"But your presentation of it was a distinct tour de force," said Manning.

Paul took his courage in both hands. "You praise the presentation, not the thing," he said. "What is the Gospel to you, Manning?"

The other smiled genially. "Ah well," he said, "if I invite an evangelist to coffee, I suppose I must expect to be asked if I am saved."

"Don't!" cried Paul. "You laugh at it. I cannot do that."

"You're wrong there," replied the other quickly. "I do not laugh at it. A man is a fool who does that. It is impossible to deny that Christianity was, and probably is, a great dynamic in the world's affairs. You cannot dismiss St. Paul, Augustine, Francis of Assisi, or even Luther and Wesley or Moody, with a gesture. But I confess that to-night's affair interested me most as an observer of men. You interest me more than your religion. But here we are. Let's talk over coffee."

Paul, in his arm-chair by the fireplace, glanced round the now familiar room with an air of hostility of which his subconscious more than his conscious mind was aware. But he had had tea that day with Hartley, and he definitely compared his friend's room at Jesus with this, for the first time. He had yet to discover that he was sensitive to an "atmosphere," but he was already well on the road to that discovery. Hartley's room was big and rather bare. He was athletic, and the wall-space was almost wholly given up to a number of oars, and a dozen or so plainly-framed groups with a cricket cap hanging from the corner of one. The exceptions were two other photographs, one of the service on the sands at Eastbourne (in which Paul had discovered Madeline) and one of the Cambridge University Missionary Campaigners in some Midland town. The mantelshelf was overcrowded with photographs of men, snapshots of children, and the cards of a variety of chiefly religious societies and activities among which a Bump Supper menu seemed out of place. The electric lights were naked; the window-curtains commonplace; the tea had been homely. The room focussed activities. It had made Paul feel instinctively "keen," as they said at the Christian Union.

Manning, kneeling before the fire, was carefully pouring boiling water into a Turkish coffee-pot of burnished copper. Delicate china coffee-cups stood by a silver cigarette-box on an Indian lacquered table. A diffused light filtered through silken lamp-shades, and two wall-sconces of candles lit the pictures with a faint radiance. The corners and distances of the room were heavy with shadows. Bronze chrysanthemums stood in a tall vase on an otherwise bare overmantel. The chairs the big footstools, the lounge, the carpet—all were soft, rich, heavy. The firelight glinted on the tooled leather bindings of books in a case opposite him. The room made him feel comfortable and introspective. Parker's Piece seemed to belong to a different world.

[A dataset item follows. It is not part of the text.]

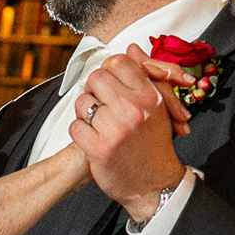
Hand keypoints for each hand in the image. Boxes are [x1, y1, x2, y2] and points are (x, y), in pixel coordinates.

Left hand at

He pulled himself together, and deliberately continued the conversation. "But it is Christ Who matters, Manning," he said with real bravery.

The other replaced the kettle and set the coffee-pot on the table. He selected a cigarette and lit it over the lamp. Then he settled himself comfortably on the lounge. "Matters?" he queried. "Your technicalities are new to me, Kestern."

But Paul was not going to shirk issues. "Yes," he said, "matters to your soul, for life or death."